[PAGE TEXT]

Skip to content

CVE-2017-13868: Information leak of uninitialized kernel heap data in XNU.

Notifications You must be signed in to change notification settings

bazad/ctl_ctloutput-leak

Folders and files

NameName
Last commit message
Last commit date

Latest commit

 

History

6 Commits
 
 
 
 
 
 

Repository files navigation

ctl_ctloutput-leak

The ctl_ctloutput function in macOS High Sierra 10.13 ignores the return value of a call to sooptcopyin, which opens up a race window to leak uninitialized kernel heap data to user space. ctl_ctloutput-leak is a proof-of-concept exploit that attempts to trigger this information leak. Exploitation requires root privileges.

This exploit has been confirmed to work on macOS High Sierra 10.13.1 Beta 17B25c and iOS 10.1.1 14B100 (under mach_portal).

The vulnerability: CVE-2017-13868

Here is the relevant part of ctl_ctloutput on macOS High Sierra 10.13:

if (sopt->sopt_valsize && sopt->sopt_val) {
	MALLOC(data, void *, sopt->sopt_valsize, M_TEMP,	// (a) data is allocated
		M_WAITOK);					//     without M_ZERO.
	if (data == NULL)
		return (ENOMEM);
	/*
	 * 4108337 - copy user data in case the
	 * kernel control needs it
	 */
	error = sooptcopyin(sopt, data,				// (b) sooptcopyin() is
		sopt->sopt_valsize, sopt->sopt_valsize);	//     called to fill the
}								//     buffer; the return
len = sopt->sopt_valsize;					//     value is ignored.
socket_unlock(so, 0);
error = (*kctl->getopt)(kctl->kctlref, kcb->unit,		// (c) The getsockopt()
		kcb->userdata, sopt->sopt_name,			//     implementation is
			data, &len);				//     called to process
if (data != NULL && len > sopt->sopt_valsize)			//     the buffer.
	panic_plain("ctl_ctloutput: ctl %s returned "
		"len (%lu) > sopt_valsize (%lu)\n",
			kcb->kctl->name, len,
			sopt->sopt_valsize);
socket_lock(so, 0);
if (error == 0) {
	if (data != NULL)
		error = sooptcopyout(sopt, data, len);		// (d) If (c) succeeded,
	else							//     then the data buffer
		sopt->sopt_valsize = len;			//     is copied out to
}								//     userspace.

[/PAGE TEXT]
[RECORDED INFORMATION]

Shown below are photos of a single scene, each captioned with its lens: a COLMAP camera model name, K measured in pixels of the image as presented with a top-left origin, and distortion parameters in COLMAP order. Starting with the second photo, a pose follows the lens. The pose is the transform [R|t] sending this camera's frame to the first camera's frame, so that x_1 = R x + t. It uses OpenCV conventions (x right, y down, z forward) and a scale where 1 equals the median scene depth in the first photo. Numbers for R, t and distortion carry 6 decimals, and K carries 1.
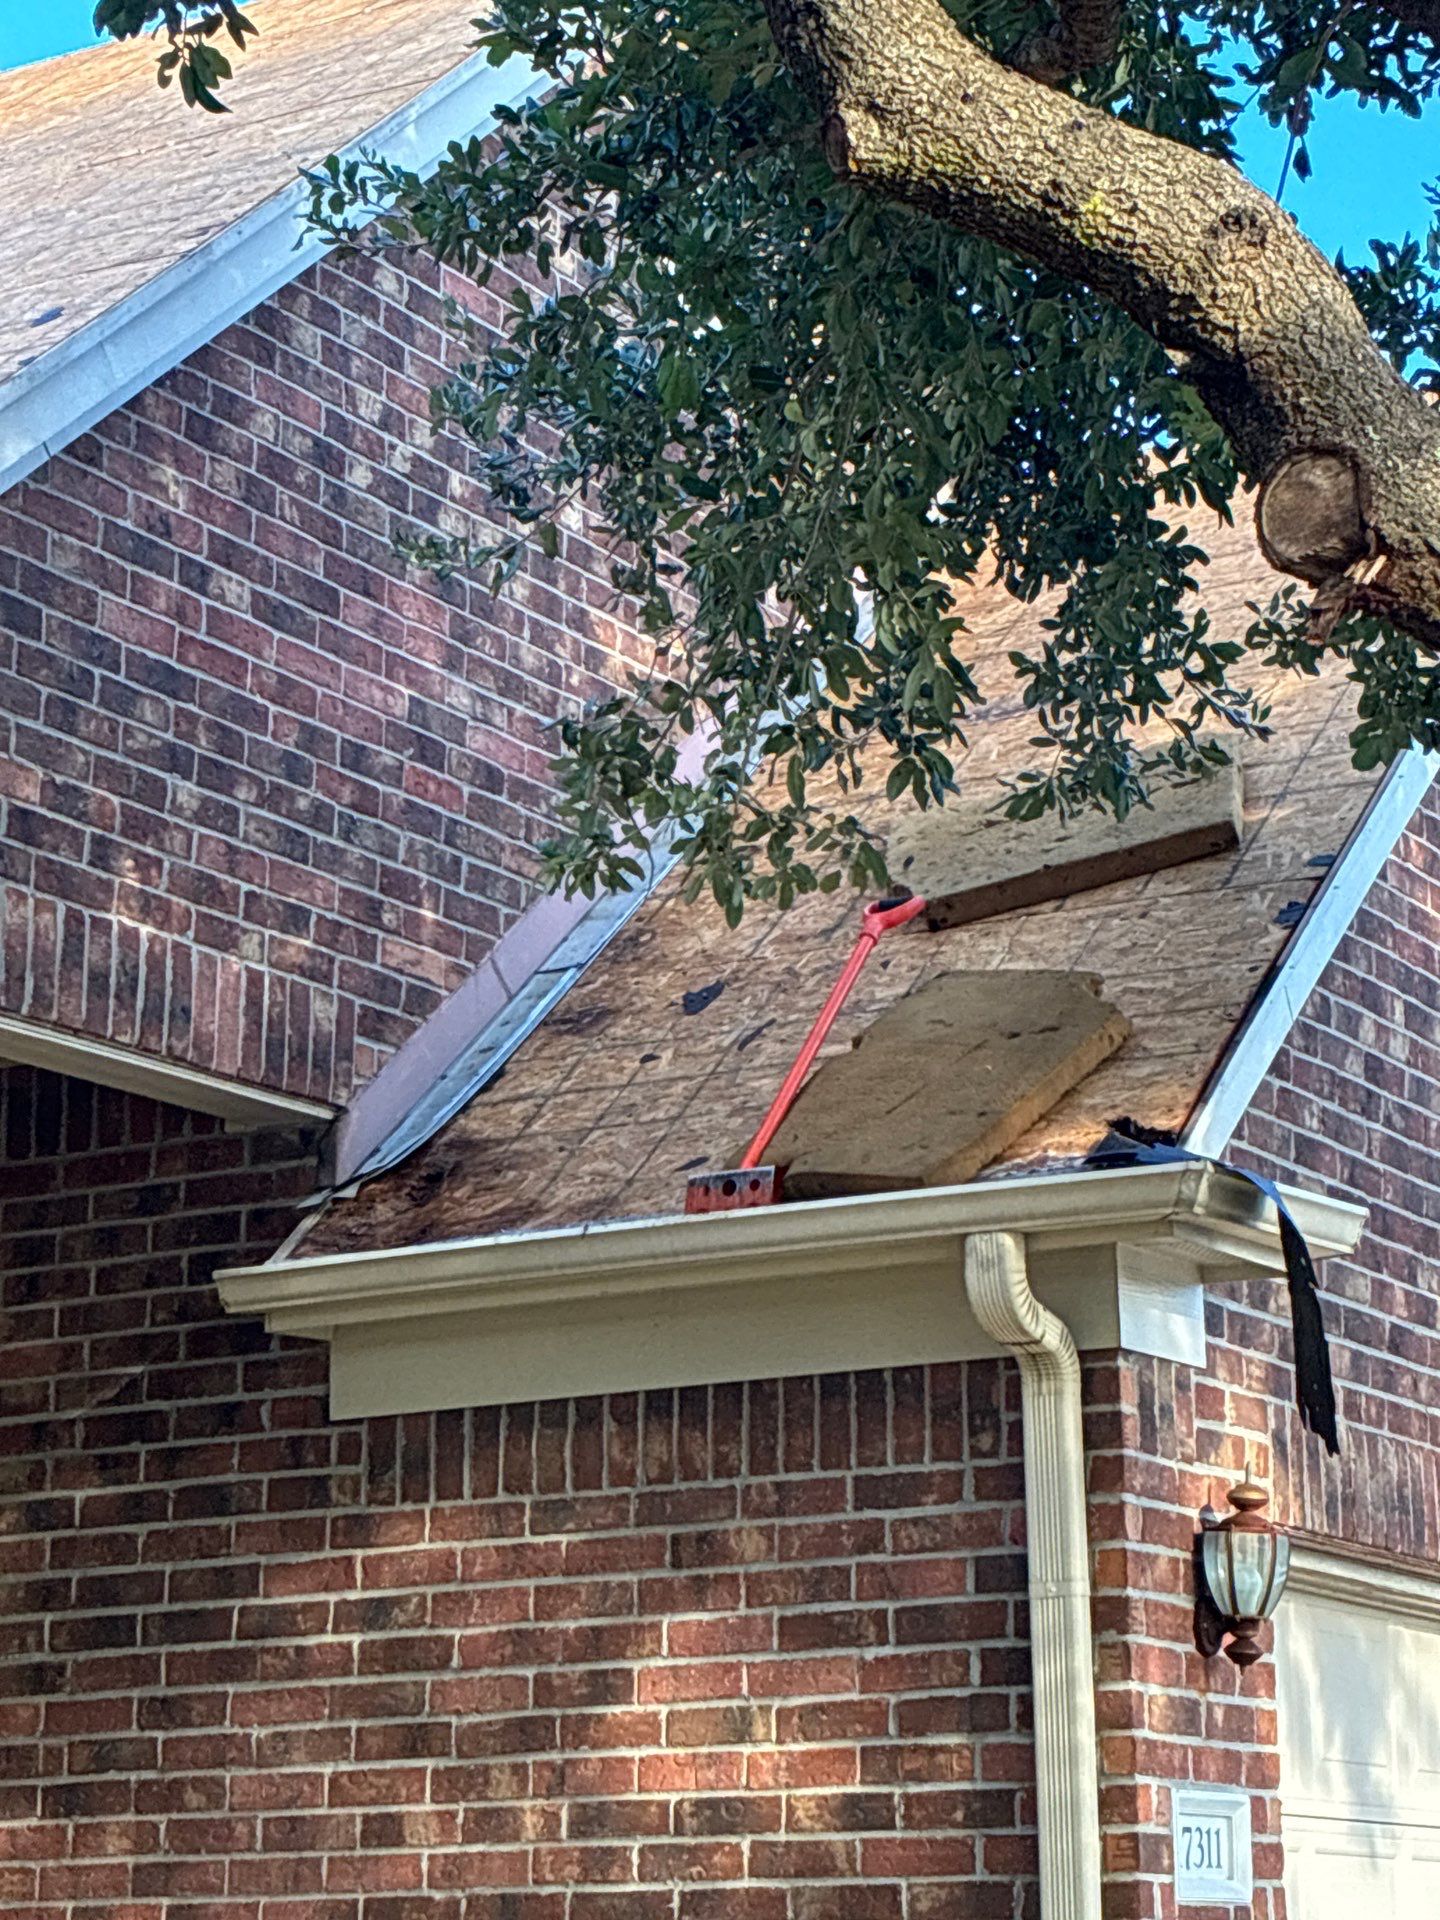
lens RADIAL K [[4112.2, 0, 718.1], [0, 4112.2, 896.8], [0, 0, 1]] dist [0.176309, -0.503654]
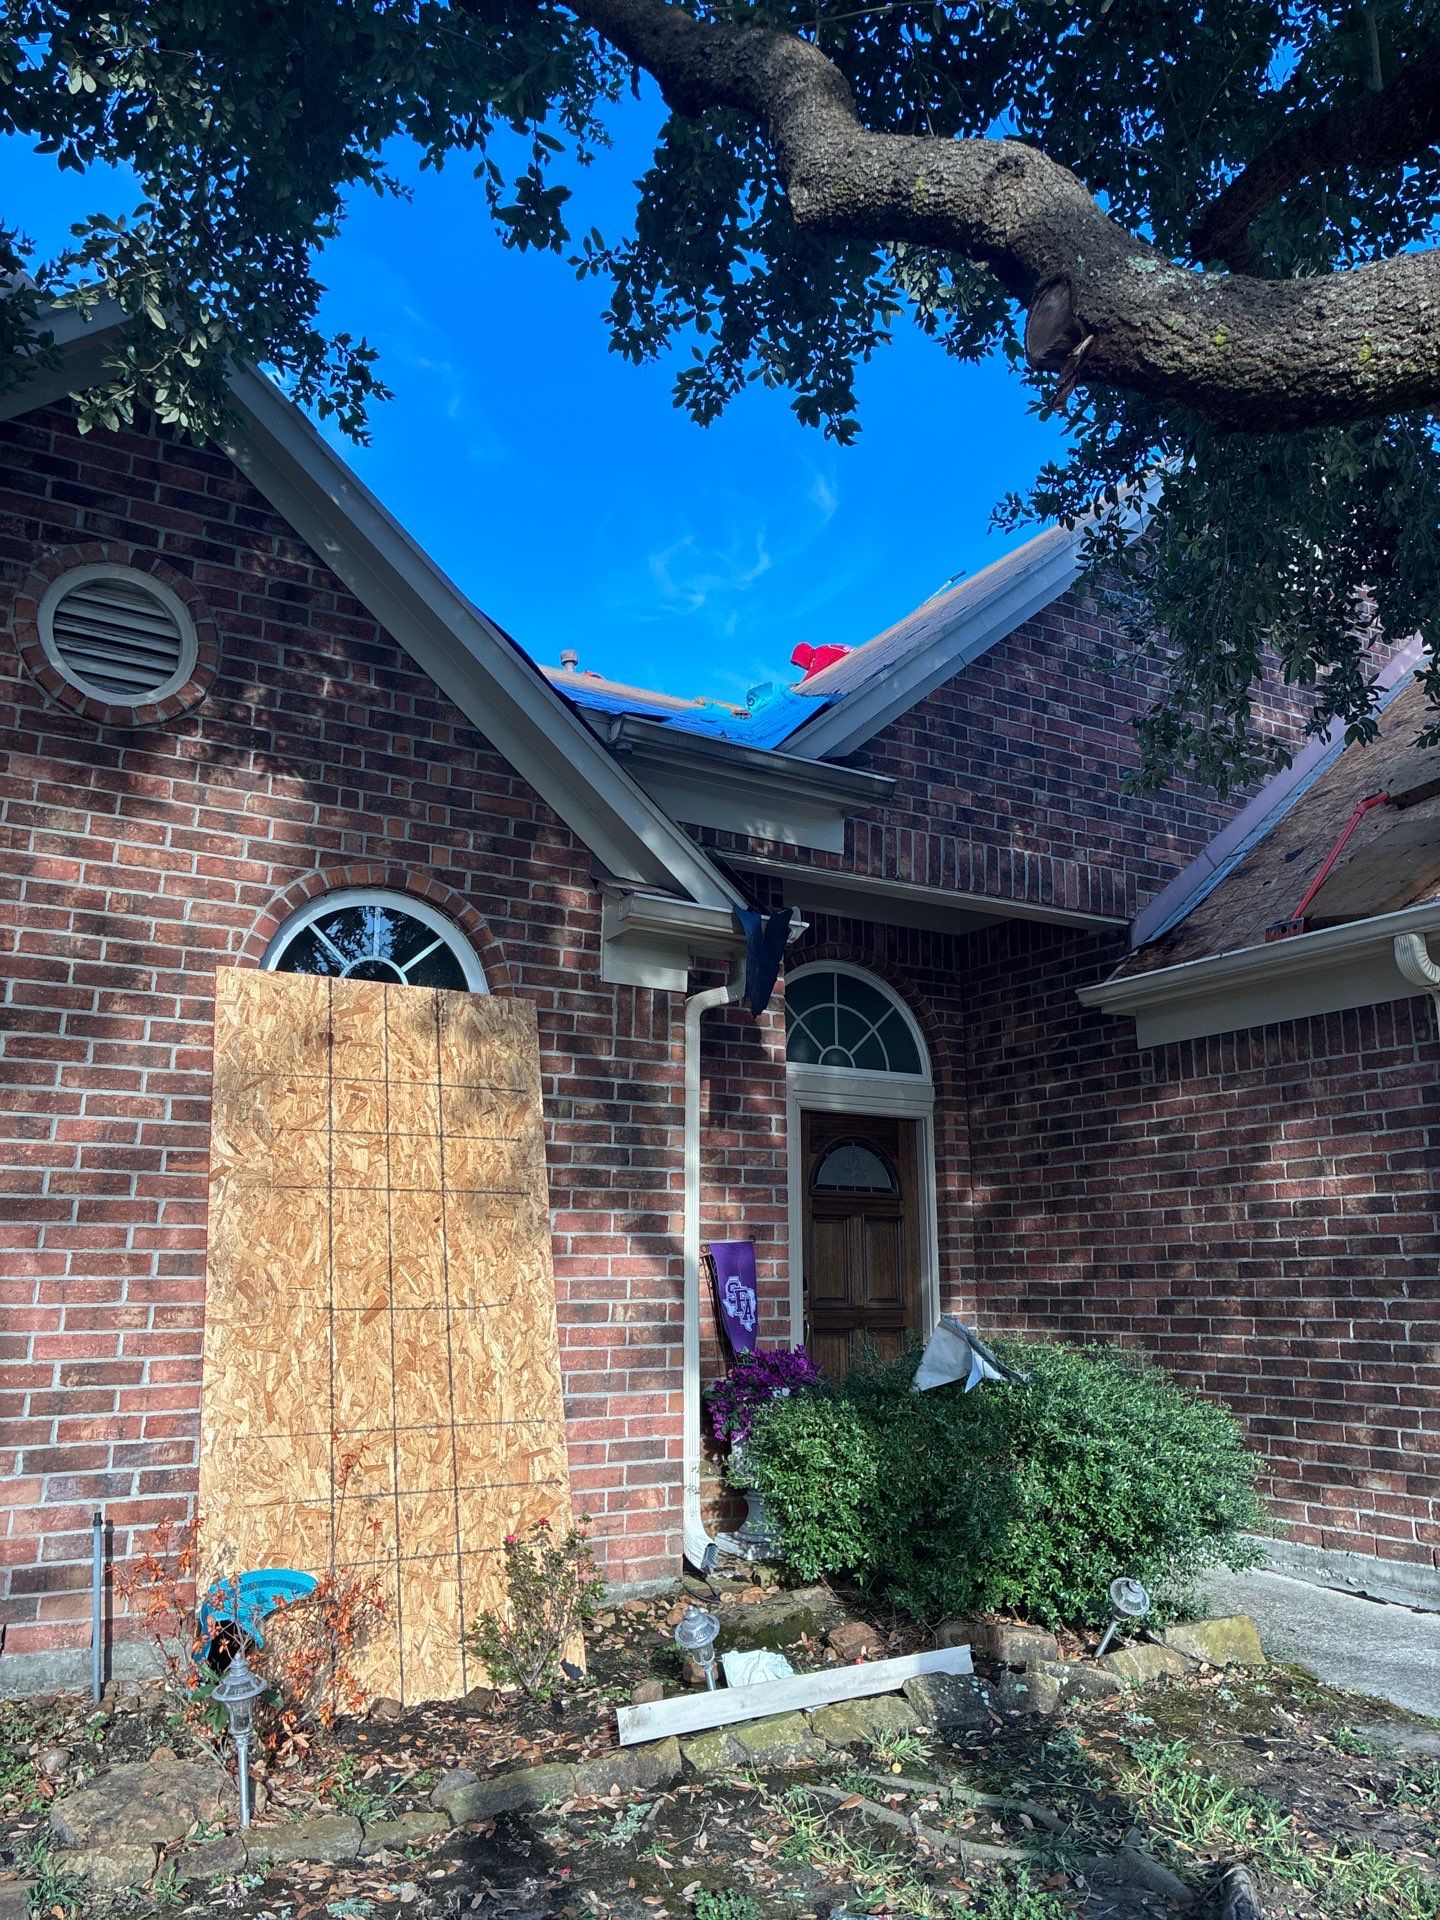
lens RADIAL K [[1452.0, 0, 720.0], [0, 1452.0, 960.0], [0, 0, 1]] dist [0.018765, -0.006429]
pose [[0.881852, -0.098213, -0.461184, 0.089327], [0.115714, 0.993235, 0.009746, 0.041356], [0.457107, -0.061960, 0.887251, 0.153643]]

[/RECORDED INFORMATION]

◆ REQUIRED ACTIONS:
a - Answer these questions from the CVE-2017-13868 page:
(i) What privileges does exploitation require?
(ii) On which iOS build has the exploit been confirmed to work?
(iii) According to the comment at (a) in the code, the data buffer is allocated without which flag?
b - Reproduce, word for word, the stretch of the CVE-2017-13868 page from "The ctl_ctloutput function" through "(data == NULL)".

◆ WRITTEN ANSWERS:
a -
(i) Root privileges.
(ii) iOS 10.1.1 14B100, under mach_portal.
(iii) M_ZERO.

b -
The ctl_ctloutput function in macOS High Sierra 10.13 ignores the return value of a call to sooptcopyin, which opens up a race window to leak uninitialized kernel heap data to user space. ctl_ctloutput-leak is a proof-of-concept exploit that attempts to trigger this information leak. Exploitation requires root privileges.

This exploit has been confirmed to work on macOS High Sierra 10.13.1 Beta 17B25c and iOS 10.1.1 14B100 (under mach_portal).

The vulnerability: CVE-2017-13868

Here is the relevant part of ctl_ctloutput on macOS High Sierra 10.13:

if (sopt->sopt_valsize && sopt->sopt_val) {
	MALLOC(data, void *, sopt->sopt_valsize, M_TEMP,	// (a) data is allocated
		M_WAITOK);					//     without M_ZERO.
	if (data == NULL)